We’ve practically forgotten him, but William Blake might just have been one of the foremost architects of the graphic novel. Blake, following the artist’s cliché, went through life mostly unrecognised as a genius, but is now a name imprinted on millions of schoolbooks across the world. Remember his Songs of Innocence and of Experience? That might sound a bit complicated, until one picks out two deceptively simple poems, his two best known works: The Lamb (‘Little Lamb who made thee? / Dost thou know who made thee?’) and The Tyger (‘Tyger Tyger, burning bright, / In the forests of the night; / What immortal hand or eye, / Could frame thy fearful symmetry?’). Generations read these in class, but most got only one side of the story. For Blake illustrated them, and he developed his images to the point where they give meaning to the text, as much as text might offer an explanation of the pictures.

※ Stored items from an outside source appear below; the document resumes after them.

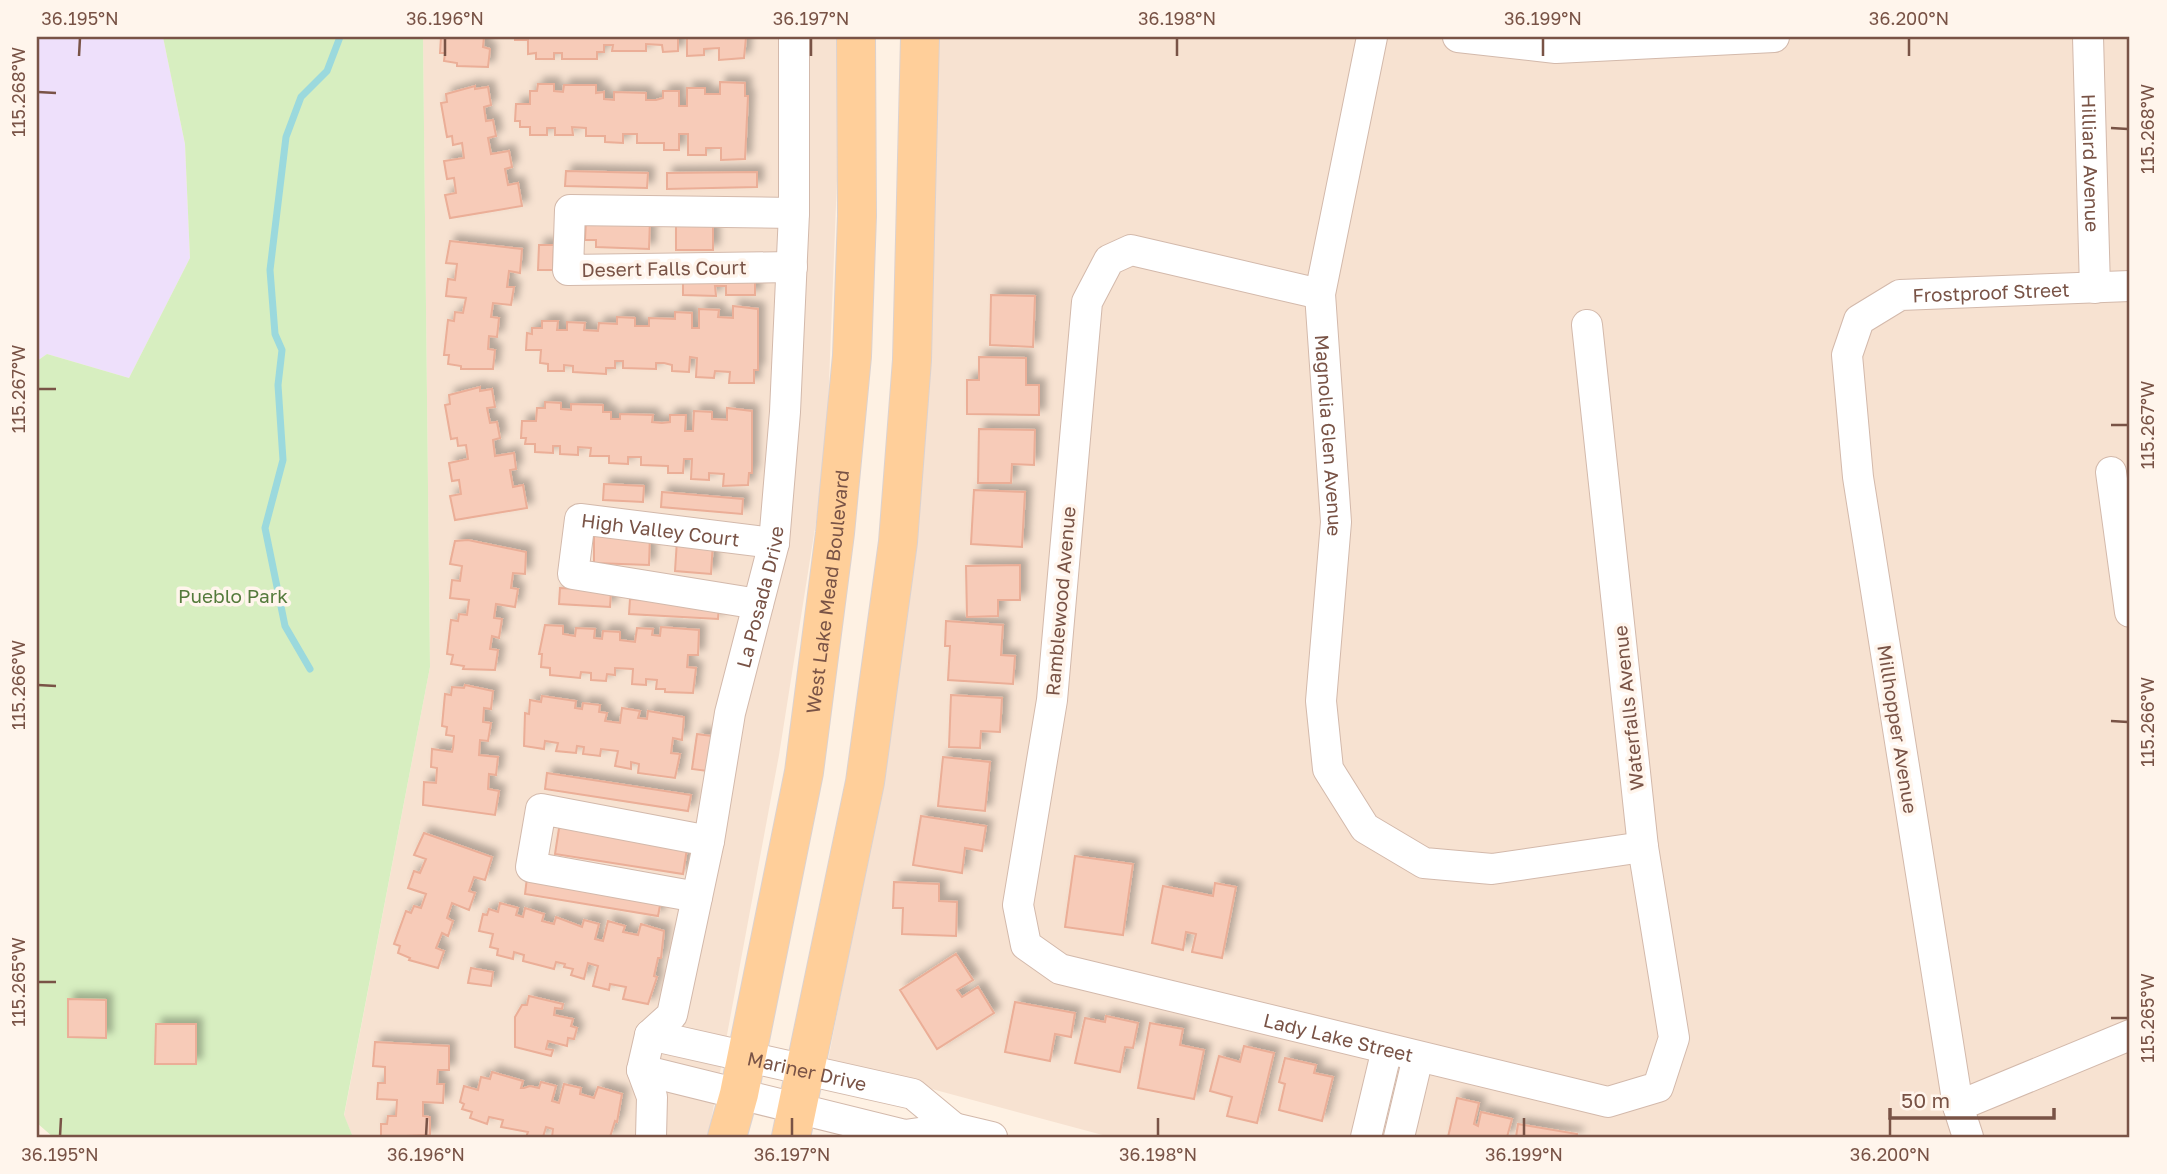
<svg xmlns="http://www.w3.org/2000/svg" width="2167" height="1174" viewBox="0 0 2167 1174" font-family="'Golos Text',sans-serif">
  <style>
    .residential { fill: #f7e2d1 }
    .education { fill: #eee0fb }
    .green { fill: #d7eec0 }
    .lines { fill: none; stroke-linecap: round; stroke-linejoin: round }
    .stream { stroke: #9bd9dd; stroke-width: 7 }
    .building { fill: #f7cbb8; stroke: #ebae97; stroke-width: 2; filter: url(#shadow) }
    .minor-casing { stroke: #d3b9ab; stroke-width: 32 }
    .major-casing { stroke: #dcd2cf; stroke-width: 40 }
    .minor { stroke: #fff; stroke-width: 30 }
    .major { stroke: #ffcf9a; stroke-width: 38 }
    .ticks { fill: none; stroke: #795346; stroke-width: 2.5 }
    .labels { text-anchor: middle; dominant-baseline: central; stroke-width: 7; stroke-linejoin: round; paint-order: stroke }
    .street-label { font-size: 19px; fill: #795346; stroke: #fff5ec }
    .park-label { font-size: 19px; fill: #547a3b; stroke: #fff5ec }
    .neatline { fill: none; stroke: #795346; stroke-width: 2.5 }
    .ticks-label { font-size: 18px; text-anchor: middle; fill: #795346 }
  </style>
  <defs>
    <filter id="shadow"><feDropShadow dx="6" dy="-6" stdDeviation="3.5" flood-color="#0004"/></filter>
  </defs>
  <rect width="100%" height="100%" fill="#fef1e3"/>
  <path class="residential" d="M423 37H840L841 78 826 459 779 755 708 1137H353L344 1116 430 667Z
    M933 37H2130V1137H1110L828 1061 872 832Z"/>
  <path class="education" d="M37 37H163L185 144 190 258 129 378 47 354 37 361Z"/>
  <path class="green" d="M163 37H423L430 667 344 1115 353 1137H53L37 1123V361L47 354 129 378 190 258 185 144Z"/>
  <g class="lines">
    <path class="stream" d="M310 669 285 626 265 528 283 460 278 385 282 350 275 334 270 270 286 137 301 97 327 71 340 37"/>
  </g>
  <path class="building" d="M441 37H484L483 47 490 49 488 67 457 66V63L444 61 445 53H440Z
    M515 37H678V51L663 52 662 45 646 44V51H612L613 45H604V52H597V59H562V53H554V59H536V53L528 54V40H515Z
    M687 37H746L744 58 719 60V48L704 49V55L687 56Z
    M720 82 745 83V96H748L745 159 721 160V148H706V155H688V134H679V150H664V143H637V134H623V143L605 142V136H586V128L572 127 573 135H555V128H547V135H530V127H520V121H515L516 104H530V91H537L538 84H554V91L563 92 564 85H596V93L604 92V99L614 100V92L646 93V100H656L663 98V91H679V106H687V88H705V94H720Z
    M475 86V89L488 87 491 105 484 107 486 121 493 120 496 136 488 138 491 154 509 151 512 167 505 169 508 185 518 183 522 206 450 218 445 195 456 193 454 178 447 179 444 161 464 158 462 143 453 145 452 136 447 137 441 103 447 102 446 94Z
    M566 171 648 173 647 188 565 186Z
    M757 172V187L667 189V173Z
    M586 218 650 219 649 249 596 247V240H585Z
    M676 218H713V250H676Z
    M450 241 522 249 520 273 509 271 507 287H514L511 305 493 303 491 317 499 318 497 337 489 336 488 349 495 350 493 369H461V366L448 364 449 355H444L448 320 454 321 455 312 463 313 466 298 446 296 448 279 455 280 457 264 446 263Z
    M539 245H554L553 270H538Z
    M683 281 755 282V295H726V286H715L716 296 683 295Z
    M991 295 1035 296 1033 347 990 345Z
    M733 306 758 309V370H754V383H729L730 372 715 371 714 378 696 377 697 358 690 357 689 372 672 371V365L664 363H656V369L623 368V361H615V368H606V374L573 372V366L564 365V371H548V364L540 363 541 350H526L527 333 532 334V328H542V321H558L557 330H567V322L585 323 584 330 598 331 599 323 617 324V317L635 318V326H649V318L675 319V312L692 313V328H699V309L719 310 718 317 733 318Z
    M979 357 1026 358V385H1039V415L967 414V380H979Z
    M480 387V391L492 389 495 407 487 408 490 423 497 422 500 438 493 440 495 456 514 453 516 469 510 470 513 487 523 485 527 508 455 520 450 496 461 494 459 480 452 481 449 463 468 459 466 445 458 446 457 438 451 439 445 405 450 404 449 395Z
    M545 402 561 403V409L571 410V404L603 405V412H611V419H620V414L653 415 652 422 662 423 670 422V415H686L685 431H693L694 411 712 412V419L727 420V408L752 411V473H749L748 485 723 486 724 474 709 473V480L691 479 692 459H684L683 473H668V466L641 465V457H628V464L609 463V456H590L591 448 578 447V455L560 454V446H553V453L535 452V444H525L526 438H521L522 421H536L537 408H545Z
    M979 429 1035 430 1034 465 1012 464 1011 483H978Z
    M604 484 644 486 643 502 603 500Z
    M974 490 1025 492 1022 547 971 544Z
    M662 492 743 499 742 514 661 507Z
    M594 532 650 534 649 565 594 563Z
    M468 540 526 552 525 574 513 573 511 588 518 589 515 607 496 604 494 618 502 619 499 638 492 636 490 649 498 650 495 670 463 669 464 666 451 664 453 655 447 654 451 620 458 621 459 614 467 615 469 600 450 598 452 580 460 581 462 566 450 564 451 559 455 541Z
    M677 540 713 542 711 574 675 571Z
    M1020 565V600H998V616L967 617 966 566Z
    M560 588 611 591 610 607 559 604Z
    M630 599 719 604 718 619 629 614Z
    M946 621 1003 625 1001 655 1015 656 1013 684 948 680 950 646H945Z
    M545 625 563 626V634L575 636 576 628 595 629 594 638 602 639 603 631 620 632V640L635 642 637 628 653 629 652 635 660 636 661 627 699 630 698 655H688L687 667 696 668 693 693 665 692V689H656L657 680 646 679V685L632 684 633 669 615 668V675L607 674 606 681 591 680V673L581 672 580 678 550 675V668L541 667 542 654H539Z
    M465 685 493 691 491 709 484 708 483 722 491 723 488 741 480 740 479 755 498 757 496 775 489 774 488 789 499 791 495 815 423 805 424 782 436 783 437 768 431 767 432 749 452 752 453 748 454 736 446 735 447 727 442 726 445 694 451 695 452 687 464 688Z
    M951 695 1002 698 1000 732 981 731 980 748 949 747Z
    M542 696 576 701 575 708 582 709 583 703 600 705 599 712 607 713 605 721 620 723 622 708 640 711 638 718 647 719 648 711 684 717 682 740 673 738 671 753 680 754 675 778 638 773 639 764 631 762V769L615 766 618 751 601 749 600 756 583 754 584 747 577 746 576 753 556 751 558 743 545 741 544 749 524 746 525 713 529 714 530 700 541 702Z
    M697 734 712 736 707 771 692 769Z
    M943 757 990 762 985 811 938 806Z
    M547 773 691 795 688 811 545 789Z
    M921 816 986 826 982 851 965 848 962 873 913 865Z
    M560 822 688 842 683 874 555 854Z
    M424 833 492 857 485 880 474 877 469 891 475 893 469 910 452 903 447 918 453 921 448 936 442 933 436 948 444 951 438 968 409 960 410 958 398 953 400 946 394 944 406 911 411 913 414 906 421 908 426 894 408 888 414 871 420 873 426 859 414 855Z
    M1075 856 1133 864 1123 935 1065 927Z
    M527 878 661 900 658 916 525 894Z
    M894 882 939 884V901L957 902 956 936 902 934 903 908H893Z
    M1215 883 1236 887 1222 958 1192 952 1196 934 1186 932 1183 950 1152 943 1163 886 1213 896Z
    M500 903 518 908 516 915 523 917 525 908 544 914 542 921 554 924 556 917 582 927 584 920 599 924 595 939 603 941 608 921 625 926 623 932 638 935 641 924 664 931 661 958H658L654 976 657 977 648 1004 623 999 626 987 610 984 609 990 593 986 598 966 588 963 584 979 571 975 573 969 564 967 565 964 556 962 554 969 523 961 524 955 514 952 513 959 497 955 498 949 490 947 493 934 479 931 483 914 487 915 489 909 498 912Z
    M956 954 973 980 957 990 962 997 978 987 994 1013 937 1049 900 990Z
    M471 968 493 972 491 986 468 983Z
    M529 996 563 1004 562 1009 555 1008 554 1015 573 1019 571 1026 577 1028 574 1039 568 1038 567 1046 548 1041 546 1049 553 1050 551 1056 515 1047V1017L522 1005H527Z
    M68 999 106 1000V1038L68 1037Z
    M1015 1002 1075 1013 1071 1037 1055 1034 1050 1061 1005 1052Z
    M1106 1016 1138 1023 1133 1048 1125 1047 1120 1072 1075 1063 1085 1018 1105 1022Z
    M1150 1023 1183 1029 1180 1045 1204 1050 1194 1099 1138 1088Z
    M156 1024H196V1064H155Z
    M375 1042 449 1046V1070H438L437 1084H444L443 1103 423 1102V1116L430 1117V1135L381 1137V1124H387L388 1116H396L397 1100 377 1099 378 1083H385V1067L373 1066Z
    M1244 1046 1274 1053 1257 1123 1227 1116 1232 1097 1210 1091 1219 1056 1240 1062Z
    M1285 1058 1316 1065 1314 1073 1333 1077 1322 1121 1279 1110 1285 1084 1279 1082Z
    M492 1072 523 1081 521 1088H524L530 1086 539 1088 541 1082 556 1086 552 1101 559 1103 564 1084 581 1088 580 1094 594 1098 598 1087 622 1094 617 1122 615 1121 610 1137H552L553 1129 546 1127 543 1137H526L528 1132 501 1127 503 1120 489 1117 487 1124 470 1118 472 1112 462 1109 464 1104 460 1102 464 1086 478 1090 481 1077 490 1079Z
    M1457 1098 1479 1103 1474 1124 1478 1126 1481 1112 1512 1119 1507 1137H1448Z
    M1518 1124 1577 1134 1576 1137H1516Z"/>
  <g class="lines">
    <defs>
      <g id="minor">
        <path id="s1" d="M1372 37 1320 294 1336 522 1321 701 1328 769 1365 828 1424 863 1492 869 1643 847"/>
        <path d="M1458 37 1556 48 1774 37"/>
        <path id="s2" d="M2088 37 2095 288"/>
        <path d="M792 267 568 270 570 210 794 213"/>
        <path id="s3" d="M1320 294 1131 250 1109 260 1087 302 1052 700 1018 905 1026 945 1060 969 1608 1102 1658 1087 1674 1038 1643 847 1587 325"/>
        <path d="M2111 472 2130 612"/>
        <path id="s4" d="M758 604 573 574 580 519 774 543"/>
        <path d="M697 897 531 867 541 809 709 841"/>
        <path id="s5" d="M650 1035 913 1094 954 1128"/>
        <path d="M642 1070 905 1135 954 1128 992 1137"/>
        <path d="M1958 1106 2130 1035"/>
        <path id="s6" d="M651 1137 652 1097 642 1070 650 1035 672 1015 709 841 730 713 774 543 785 412 794 213V37"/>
        <path d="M1366 1137 1387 1049"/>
        <path d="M1399 1137 1418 1057"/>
        <path id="s7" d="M1968 1137 1958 1106 1858 477 1847 355 1859 320 1900 295 2130 286"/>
      </g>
      <g id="major">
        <path id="s8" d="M727 1137 739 1094 804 772 835 533 852 356 857 216 856 37"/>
        <path d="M791 1137 865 782 898 542 912 360 920 37"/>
      </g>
    </defs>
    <use href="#minor" class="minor-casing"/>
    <use href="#major" class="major-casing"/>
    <use href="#minor" class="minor"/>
    <use href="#major" class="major"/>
  </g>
  <path class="ticks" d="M79 56 80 38M445 56V38M811 56V38M1177 56V38M1543 56V38M1909 56V38M38 92 56 93M2111 128 2128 129M38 389H56M2111 425H2128M38 685 56 686M2111 721 2128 722M38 982H56M2111 1018H2128M60 1136 61 1118M426 1136 427 1118M792 1136V1118M1158 1136V1118M1524 1136V1118M1890 1136V1118"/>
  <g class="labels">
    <g class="street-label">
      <text stroke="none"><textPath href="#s2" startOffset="126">Hilliard Avenue</textPath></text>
      <text transform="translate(664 268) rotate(-1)">Desert Falls Court</text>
      <text stroke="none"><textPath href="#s7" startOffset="968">Frostproof Street</textPath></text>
      <text stroke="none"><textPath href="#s1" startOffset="404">Magnolia Glen Avenue</textPath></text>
      <text stroke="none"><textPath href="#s4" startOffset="324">High Valley Court</textPath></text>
      <text stroke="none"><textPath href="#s8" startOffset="555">West Lake Mead Boulevard</textPath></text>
      <text stroke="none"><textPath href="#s6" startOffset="562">La Posada Drive</textPath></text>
      <text transform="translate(1060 601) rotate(-85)">Ramblewood Avenue</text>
      <text transform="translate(1628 708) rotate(-96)">Waterfalls Avenue</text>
      <text transform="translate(1898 729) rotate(81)">Millhopper Avenue</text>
      <text stroke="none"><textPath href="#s3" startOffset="1242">Lady Lake Street</textPath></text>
      <text stroke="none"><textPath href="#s5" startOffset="161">Mariner Drive</textPath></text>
    </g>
    <g class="park-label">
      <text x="233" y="595">Pueblo Park</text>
    </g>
  </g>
  <rect width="2167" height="1174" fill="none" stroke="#fff5ec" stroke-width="77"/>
  <path d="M1890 1108v10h164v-10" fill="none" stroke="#795346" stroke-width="3.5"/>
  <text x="1901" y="1108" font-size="21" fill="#795346" stroke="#fff5ec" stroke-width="5" paint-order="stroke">50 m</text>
  <rect x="38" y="38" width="2090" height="1098" class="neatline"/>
  <g class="ticks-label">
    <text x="80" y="25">36.195°N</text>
    <text x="445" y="25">36.196°N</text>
    <text x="811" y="25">36.197°N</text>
    <text x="1177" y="25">36.198°N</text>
    <text x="1543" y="25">36.199°N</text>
    <text x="1909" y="25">36.200°N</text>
    <text transform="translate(19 92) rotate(-90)" y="6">115.268°W</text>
    <text transform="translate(2148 129) rotate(-90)" y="6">115.268°W</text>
    <text transform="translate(19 389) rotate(-90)" y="6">115.267°W</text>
    <text transform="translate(2148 425) rotate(-90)" y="6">115.267°W</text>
    <text transform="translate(19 685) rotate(-90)" y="6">115.266°W</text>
    <text transform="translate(2148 722) rotate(-90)" y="6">115.266°W</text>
    <text transform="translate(19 982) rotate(-90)" y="6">115.265°W</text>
    <text transform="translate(2148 1018) rotate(-90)" y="6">115.265°W</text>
    <text x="60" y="1161">36.195°N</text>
    <text x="426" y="1161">36.196°N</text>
    <text x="792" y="1161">36.197°N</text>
    <text x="1158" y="1161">36.198°N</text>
    <text x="1524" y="1161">36.199°N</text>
    <text x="1890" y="1161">36.200°N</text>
  </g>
</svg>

But Blake wasn’t just a great poet, or a great artist. He was both, and in putting together his paintings and words he gave a life to his work that could never have been matched by a page of plain text, or a framed picture. What does jamming visuals to text do? The most basic explanation would be that the pictures illustrate the book. But maybe they are the book, as much as the text, and help the words as much as writing lends depth to the visual. And together they make a work, which we might label as a book, or a graphic novel, or any of the other terms we love to slap on things.

We might have left Blake a far way away, but you’ve been staring at some form of the genre your whole life: The Adventures of Tintin, Asterix, Peanuts and all the other comics that have appealed to children and adults over their lives. The term ‘graphic novel’ is used today to differentiate a more serious, supposedly mature work with a plot and a beginning and an end from the usual comic strip, but this is all just word play.